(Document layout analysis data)

════════════════

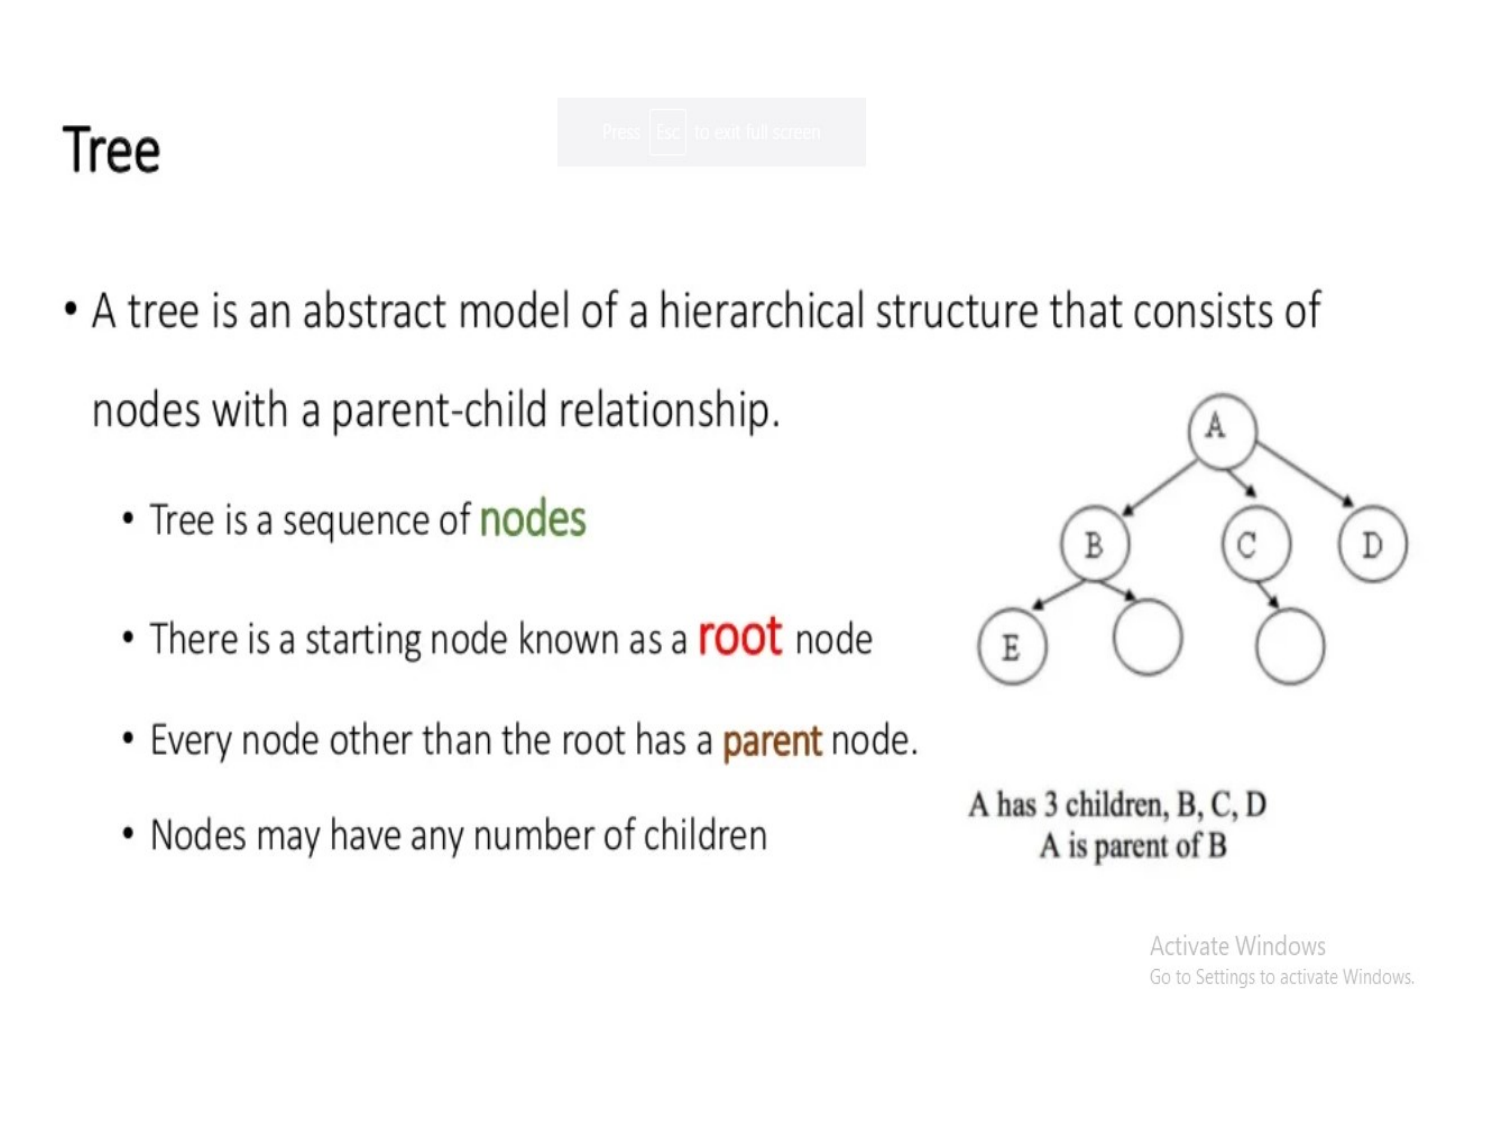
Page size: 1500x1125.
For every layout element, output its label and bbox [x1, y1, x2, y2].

picture [37, 87, 1455, 1013]
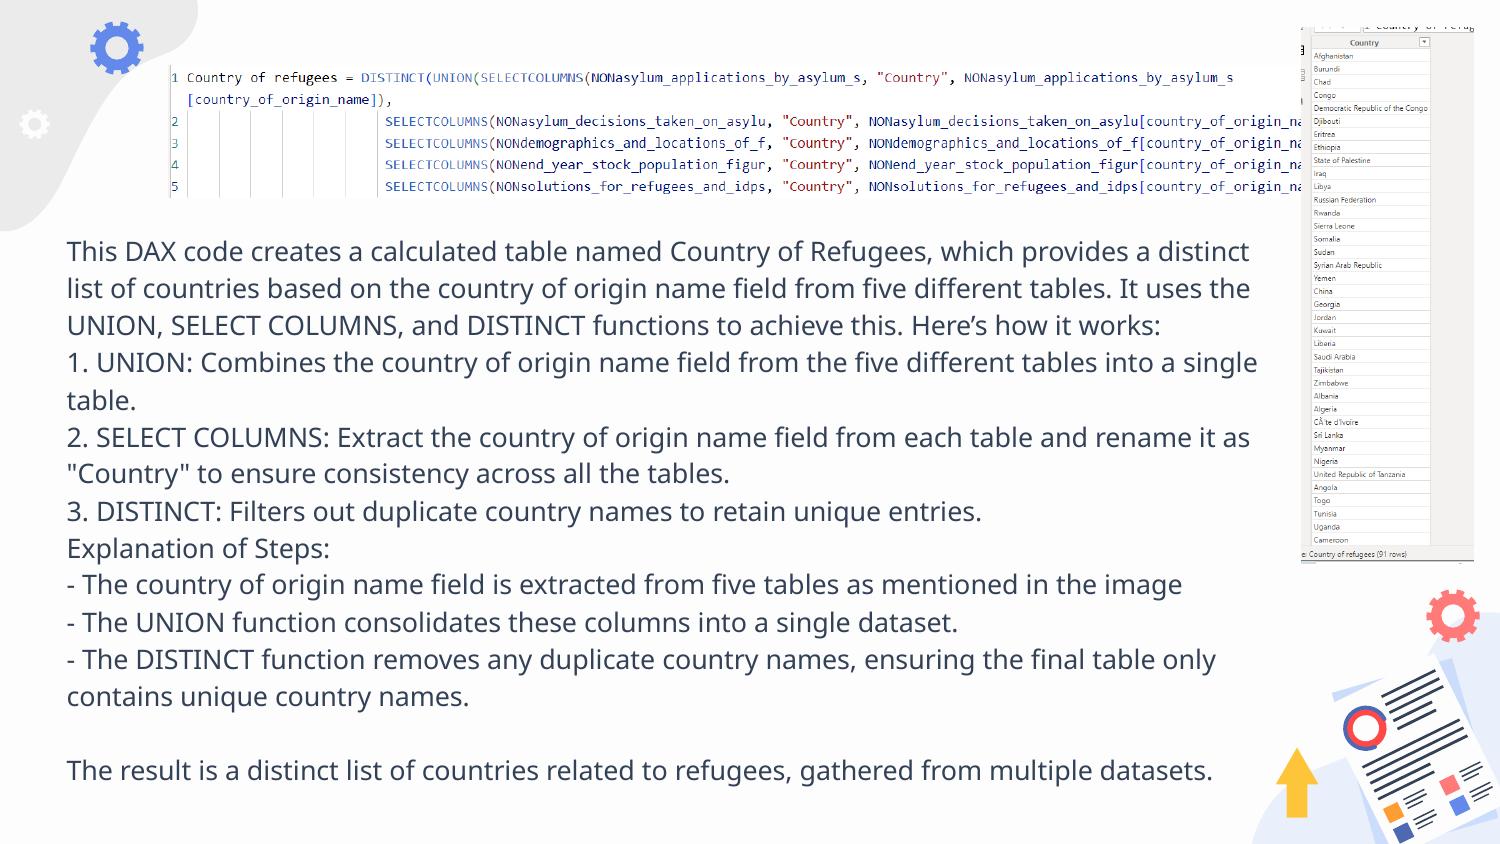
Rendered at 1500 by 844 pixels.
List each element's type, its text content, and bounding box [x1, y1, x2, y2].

════════════════

Faithful copy, images left out: write out every line of data.

#### Task answer
Page size: 1500x1125.
For every layout element, output its label and bbox [x1, y1, x2, y2].

picture [37, 87, 1455, 1013]
Rendered at 1500 by 844 pixels.
List each element's type, its text content, and bounding box [x1, y1, x2, y2].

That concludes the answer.